The terms people arriving at our site through search.live.com are just... weird, though. Most are outright vulgar, searching for obscure pornography or celebrity names, drugs, sex aids... Here's an few examples:
/log/trunk Mozilla/4.0 (compatible; MSIE 7.0; Windows NT 5.2; .NET CLR
188.8.131.52 http://search.live.com/result.aspx?q=breast+enhancement&mrt=en-us&FORM=LVSP /
Mozilla/4.0 (compatible; MSIE 6.0; Windows NT 5.2; Win64; x64; SV1)
/browser/media/tutorials Mozilla/4.0 (compatible; MSIE 7.0; Windows NT 5.2;
.NET CLR 1.1.4322)
These hits were to small obscure pages on our site, such as svn changelogs, and then I noticed the source IP addresses were in just a few IP ranges, so I ran a whois to see if one ISP tied connected them all;
arc@sobek ~/work/pysoy $ whois 184.108.40.206
OrgName: Microsoft Corp
Address: One Microsoft Way
NetRange: 220.127.116.11 - 18.104.22.168
You read that correctly.
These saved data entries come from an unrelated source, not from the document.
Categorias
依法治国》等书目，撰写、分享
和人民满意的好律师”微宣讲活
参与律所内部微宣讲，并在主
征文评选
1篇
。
Microsoft, in a desperate attempt to make themselves seem more important, or perhaps just to flood free software project's websites with unwanted traffic, is running bots which act like normal web crawlers. Indeed, over 97% of the hits we got from search.live.com were from Microsoft's own IP subnets. Searching Google, I found this story was previously covered by others more observant of their logs.
In response, I'm adding a special rule to block all future traffic from the offending netblocks, including MICROSOFT 22.214.171.124 - 126.96.36.199 and MICROSOFT-1BLK 188.8.131.52 - 184.108.40.206.